Maybe it’s time to celebrate what we’re doing right for a change.  I’m starting off with the following six communication practices that seem to be generating positive results–and I invite you to comment on other ways that you feel communications are working especially well these days.

1. Facebook is allowing families and friends to communicate in ways not previously possible.  I know this from personal experience.  My dad, who recently passed away at 93, had been in a long-term care facility 600 miles from my home for two years.  His hearing had deteriorated to the point where we could no longer talk by phone.  He never picked up on the fine points of e-mail.  But the facility created a Facebook page for all its residents, and finally I could write to Dad and show him photos of his year-old grandson.  Today, my wife communicates with her sisters in Alaska and Chicago via Facebook, as well as with her grandchildren.  It’s a tool we’ve long needed to re-stimulate communication among family members, lost school buddies and colleagues at work.
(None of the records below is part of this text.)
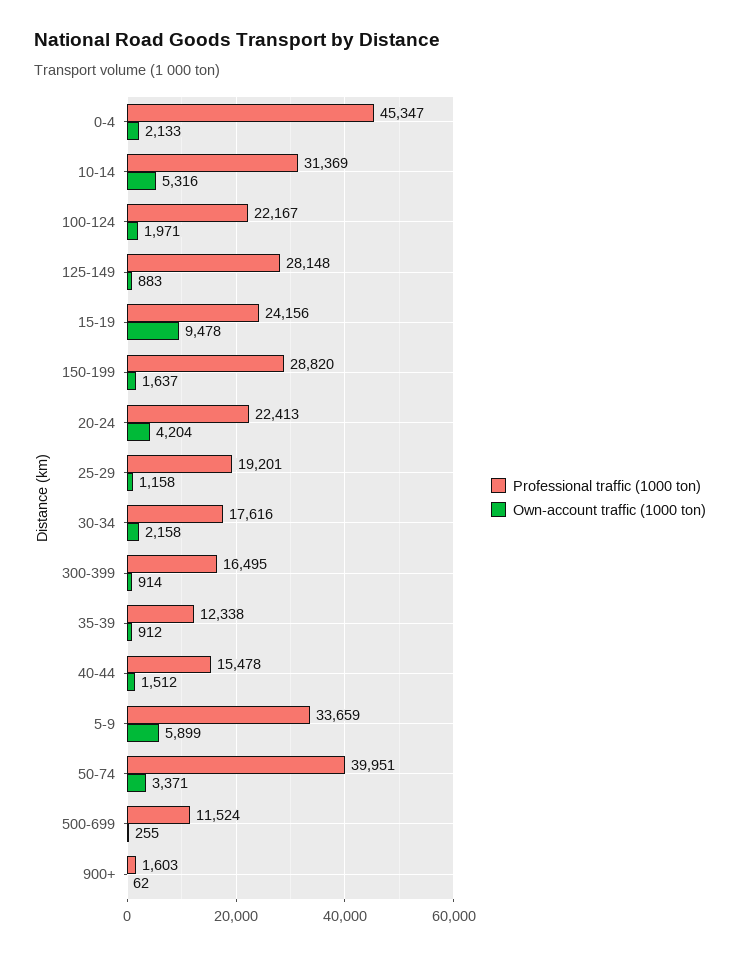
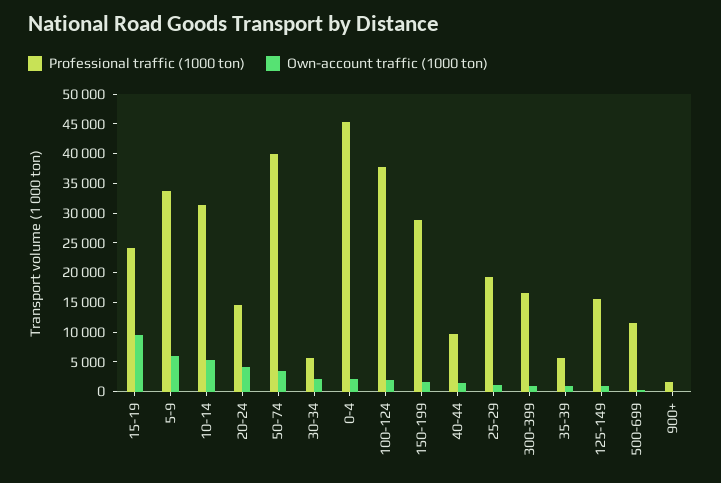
Professional traffic (1000 ton), 100-124: 22167 -> 37500
Professional traffic (1000 ton), 125-149: 28148 -> 15000
Professional traffic (1000 ton), 20-24: 22413 -> 15000
Professional traffic (1000 ton), 30-34: 17616 -> 5000
Professional traffic (1000 ton), 35-39: 12338 -> 5000
Professional traffic (1000 ton), 40-44: 15478 -> 10000

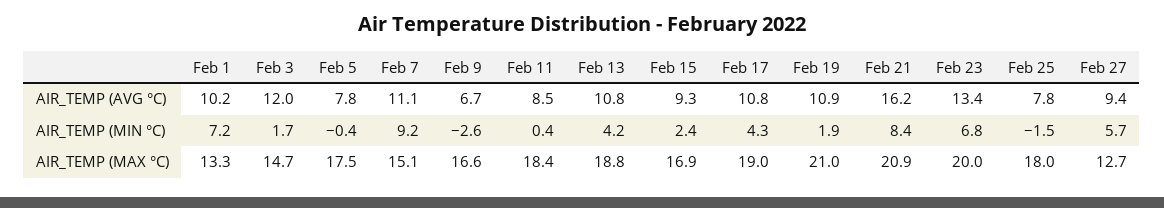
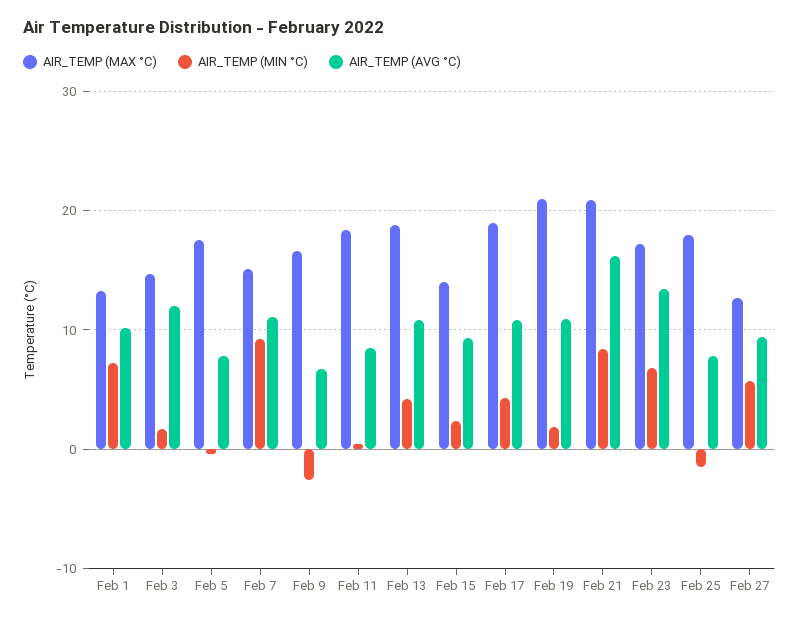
AIR_TEMP (MAX °C), Feb 15: 16.9 -> 14
AIR_TEMP (MAX °C), Feb 23: 20 -> 17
2. Mobile phones have changed lives and societies by making communications universal.  In some parts of the world, people with little else are holding cell phones to their ears, because their phone is their link to the world.  In more prosperous environments, like the U.S., older generations take satisfaction in the having a phone in  their pocket or purse to summon help in an emergency.  Middle-agers have cut the cords on their landlines and rely solely on mobile phones to keep them connected to business contacts and family.  Youngsters are writing and creating again, if only 140 characters at a time.  Texting may be  a corruption of traditional language, but its creative accommodation of limited space and time and its transfer of multimedia images are transforming our kids into resourceful communicators.

3. For all the complaints that “nothing is on” any of the 175 channels of cable or satellite programming on our TV sets, video communication has never been better.  Cable news networks are thriving, the variety of political and social opinions is reminiscent of the heyday of newspaper columnists who once shaped attitudes and actions in print.  Online video rapidly is becoming a standard element of websites and the preferred means to communicate all visual activity.  “YouTube” has become a verb, meaning to post video that will enlighten, entertain and persuade.
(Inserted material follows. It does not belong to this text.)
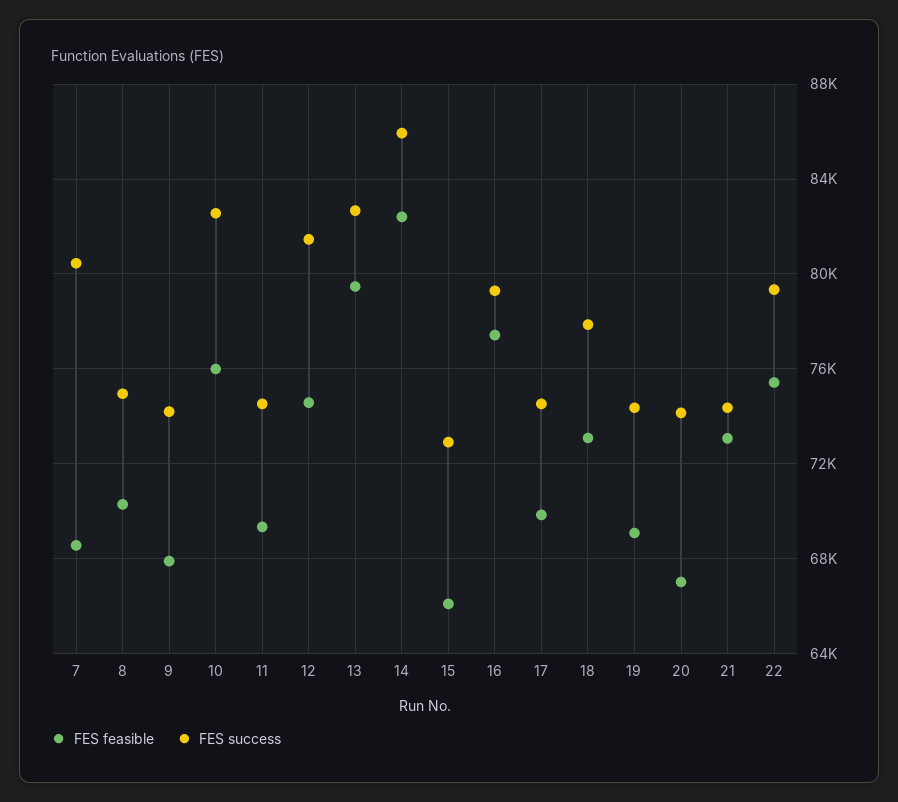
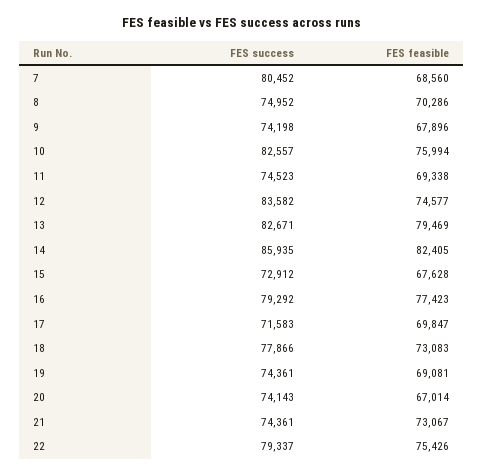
FES success, 12: 81500 -> 83582
FES feasible, 15: 66000 -> 67628
FES success, 17: 74500 -> 71583

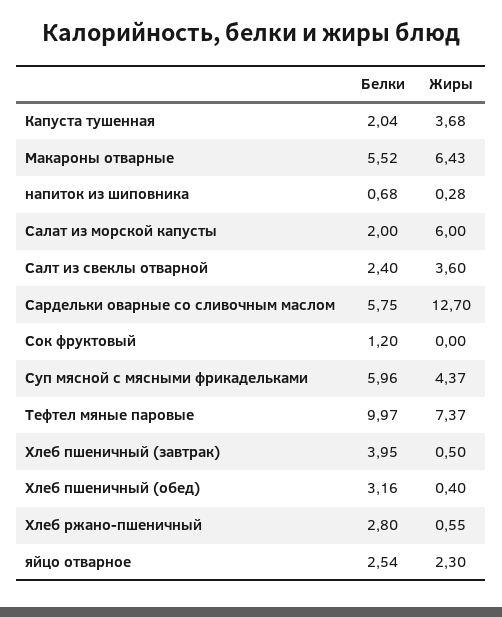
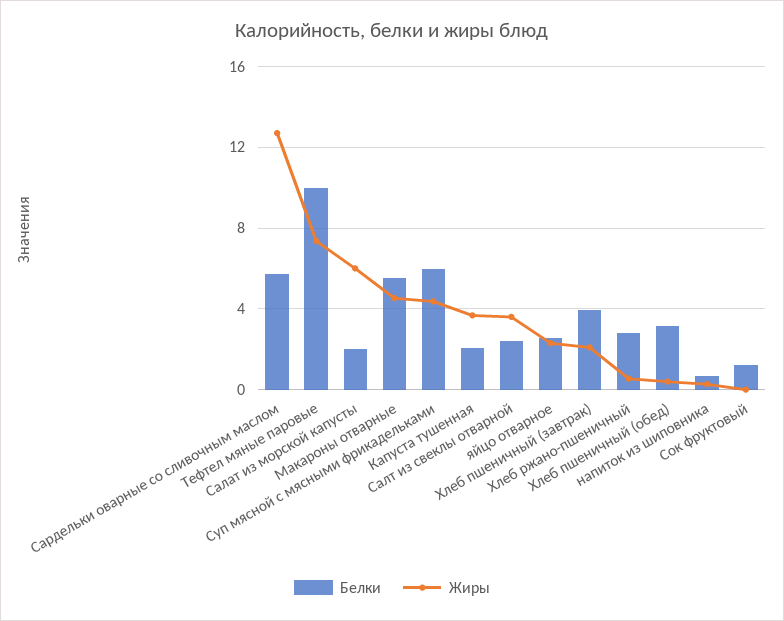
Жиры, Макароны отварные: 6.43 -> 4.5
Жиры, Хлеб пшеничный (завтрак): 0.5 -> 2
4. Far from alienating us  from each other, instant messaging and related methods of communications have us talking with each other at a pace never before approached.  While IM has been around for a long time, companies now are adopting internal IM and unified communications platforms that allow instant interchange among employees and between staff and clients, even converting chats to videoconferences and/or phone calls with a single click.  Information workers have never had access to so many means of communication and have never demonstrated so much communications-driven knowledge as they do today.
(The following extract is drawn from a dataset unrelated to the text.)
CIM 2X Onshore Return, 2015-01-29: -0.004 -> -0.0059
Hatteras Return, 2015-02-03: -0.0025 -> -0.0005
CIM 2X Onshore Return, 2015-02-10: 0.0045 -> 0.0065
5.  Digital communications have made America a truly participatory democracy for the first time.  Only in the past few years has virtually every citizen had the technology available to communicate directly with government leaders, issue-focused organizations, journalists, analysts, educators and citizens of other nations to rally support or brainstorm ideas. Today we may be a republic by structure, but we are a de facto democracy, thanks to all the means and scope of communications we have available. 

6. Schools and universities are able to reach out beyond their campus boundaries to communicate with students one-to-one and virtually face-to-face.  Online universities and lectures, collaborative online education ventures and electronic connectivity that allows teachers to download assignments while pupils upload homework and tests are enabling educators to communicate faster, more effectively and more widely than traditional means have allowed.

What do you think we are doing right with communications, and how have you been impacted positively by the evolution of digital connections?  I’m eager to hear your story.